Mr. Ungar may believe that all this will magically change with the government fully in control of medical care, but like the Santorums, I don’t buy it for a second. The same government that denies the humanity of the child in the womb will deny the dignity and worth of the disabled, the elderly, and anyone else whose “quality of life” is deemed too low to merit expensive care. With a limited pool of resources and bureaucrats interested in the bottom line — not the dignity of the human person — people will certainly be assessed according to their worth using a cost/benefit scale.
(While we’re on the subject of allowing people to die because they’re not useful to society, what about Terri Schaivo, Mr. Ungar? Actually, in her case, we didn’t allow her to die — we killed her. The people in charge of her “care” actually starved her to death. Surely you’d agree with me that killing Terri that way was utterly despicable. She was a human being, right? I mean, she wasn’t a baby, so there can’t be any question about her humanness. But she was disabled, so maybe I’m wrong there. Do we consider the disabled to be a little less human than the rest of us? No — that would be despicable.)

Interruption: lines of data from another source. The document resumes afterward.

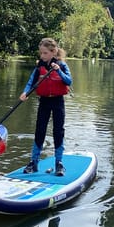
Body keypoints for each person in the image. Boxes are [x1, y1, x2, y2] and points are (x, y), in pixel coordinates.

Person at [19, 38, 72, 176]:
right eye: (41, 53)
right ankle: (34, 162)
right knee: (40, 130)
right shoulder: (39, 67)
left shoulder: (62, 65)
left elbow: (69, 81)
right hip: (44, 102)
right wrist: (25, 92)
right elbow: (31, 82)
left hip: (58, 102)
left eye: (45, 53)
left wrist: (58, 71)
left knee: (58, 131)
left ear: (53, 52)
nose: (42, 56)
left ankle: (59, 163)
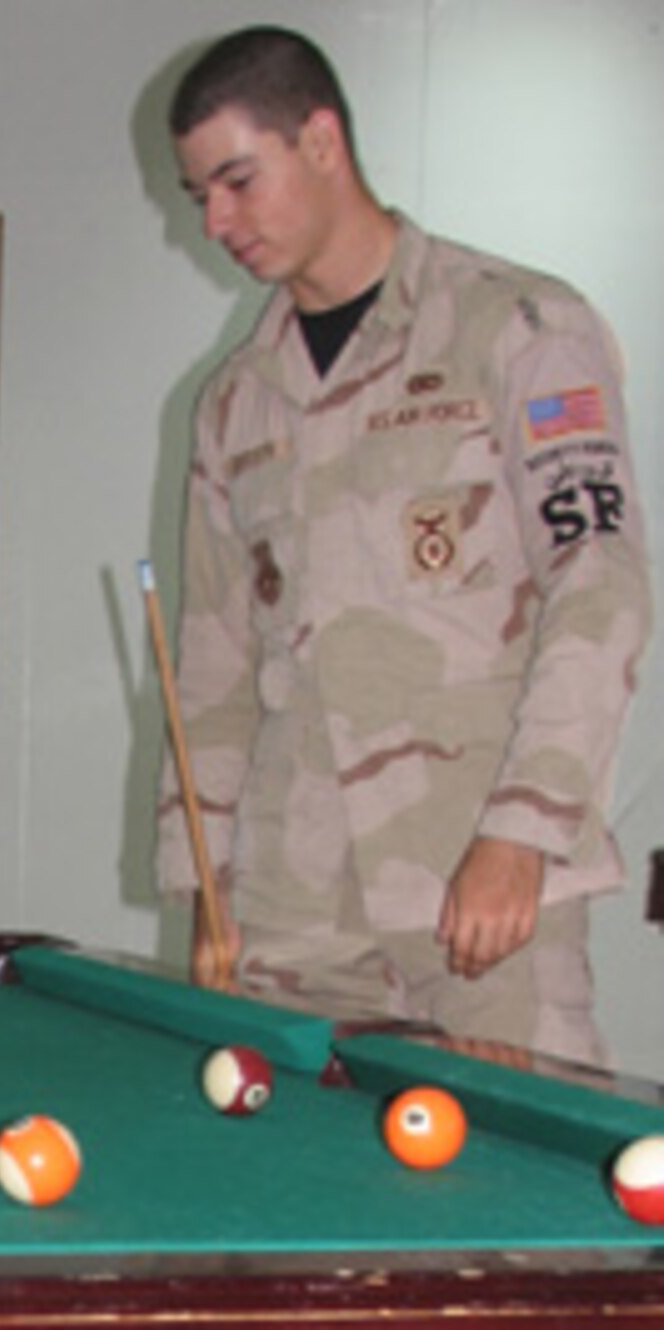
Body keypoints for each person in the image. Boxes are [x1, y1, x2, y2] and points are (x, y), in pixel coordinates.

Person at [155, 26, 651, 1063]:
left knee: (513, 1217)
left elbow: (597, 586)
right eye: (198, 193)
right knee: (286, 1202)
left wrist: (524, 828)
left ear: (322, 140)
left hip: (477, 889)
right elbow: (209, 669)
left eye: (237, 181)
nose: (213, 221)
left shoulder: (513, 327)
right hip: (292, 908)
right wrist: (203, 887)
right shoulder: (234, 402)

As it is, most children like Bella don’t make it out of the womb. The majority of babies found to have Trisomy 18 or Down Syndrome are aborted, often at the arm-twisting of medical professionals who make doom-and-gloom proclamations that the genetic condition is “incompatible with life” — the very words spoken to the Santorums about Bella.
Rick Santorum is absolutely correct to point out that more prenatal testing, as Obama’s mandate prescribes, will lead to even more babies being killed in the womb when their “defects” are discovered. A few prenatal tests can save the system a boatload of cash by eliminating expensive, disabled children. Back up a step further and it’ll save even more money, says the White House: “Covering contraception is cost neutral since it saves money by keeping women healthy and preventing spending on other health services.”

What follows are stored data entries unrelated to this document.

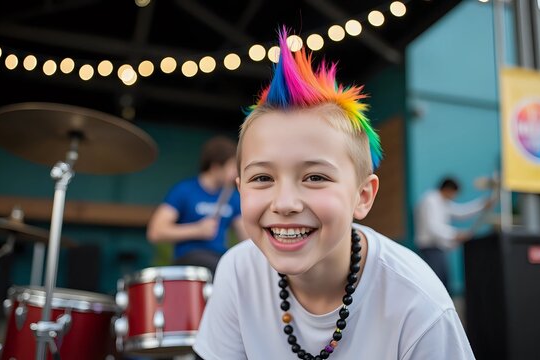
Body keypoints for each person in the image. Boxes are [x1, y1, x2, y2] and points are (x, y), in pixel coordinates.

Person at [193, 28, 475, 360]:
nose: (284, 203)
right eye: (262, 178)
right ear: (240, 190)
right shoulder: (238, 272)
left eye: (314, 177)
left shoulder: (418, 304)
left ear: (363, 196)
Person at [147, 135, 248, 274]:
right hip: (189, 260)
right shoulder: (185, 191)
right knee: (223, 267)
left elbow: (246, 236)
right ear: (215, 167)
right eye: (232, 167)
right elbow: (156, 232)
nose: (236, 173)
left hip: (219, 258)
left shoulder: (232, 197)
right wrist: (197, 230)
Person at [414, 177, 492, 292]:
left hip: (439, 248)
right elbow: (433, 227)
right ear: (448, 190)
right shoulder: (430, 200)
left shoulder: (442, 202)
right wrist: (456, 234)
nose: (453, 197)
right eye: (454, 194)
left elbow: (461, 212)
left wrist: (481, 205)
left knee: (443, 281)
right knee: (437, 283)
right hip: (430, 248)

“Other health services”? That’s code for pregnancy, prenatal care, and childbirth. Like I’ve said before, caring for a pregnant woman is expensive. Contraception is much cheaper. Besides, according to Obama’s top science advisor, John Holdren, the United States government has a “responsibility to halt the growth of the American population.”

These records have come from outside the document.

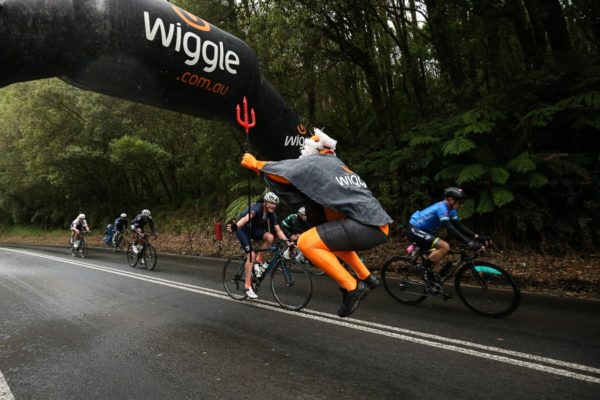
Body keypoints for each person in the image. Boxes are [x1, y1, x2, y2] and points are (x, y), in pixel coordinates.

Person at [240, 128, 392, 317]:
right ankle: (366, 277)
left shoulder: (317, 161)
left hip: (365, 225)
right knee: (329, 243)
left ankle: (353, 288)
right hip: (377, 225)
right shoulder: (338, 165)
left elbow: (289, 172)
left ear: (315, 148)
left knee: (306, 242)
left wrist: (256, 164)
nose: (303, 151)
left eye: (307, 146)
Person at [407, 187, 492, 286]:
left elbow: (458, 226)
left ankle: (432, 283)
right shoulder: (442, 208)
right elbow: (451, 229)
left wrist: (477, 237)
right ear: (451, 200)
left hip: (426, 231)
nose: (462, 205)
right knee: (445, 246)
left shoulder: (451, 209)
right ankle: (423, 268)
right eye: (460, 202)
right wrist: (469, 243)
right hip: (415, 229)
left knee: (438, 266)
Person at [227, 192, 293, 299]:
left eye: (275, 204)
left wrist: (287, 242)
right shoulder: (257, 208)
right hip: (242, 229)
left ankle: (258, 260)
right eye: (271, 203)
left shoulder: (272, 214)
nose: (273, 206)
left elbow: (278, 230)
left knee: (270, 237)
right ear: (265, 202)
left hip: (253, 230)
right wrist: (235, 226)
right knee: (251, 255)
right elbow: (246, 218)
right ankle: (248, 286)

Sorry, Mr. Ungar, but it’s clear to everyone with eyes to see that Obamacare, with all its mandates and edicts, will not serve the dignity of the human person or respect life. We’ll never have health care that honors human life until we as a society honor human life from conception to natural death. We fancy ourselves entitled to kill the tiniest children. We afford ourselves the power to decide who is human and who is not, who is worthy to live and who is not, so we can dispose of the ones we deem not. That’s what is really despicable.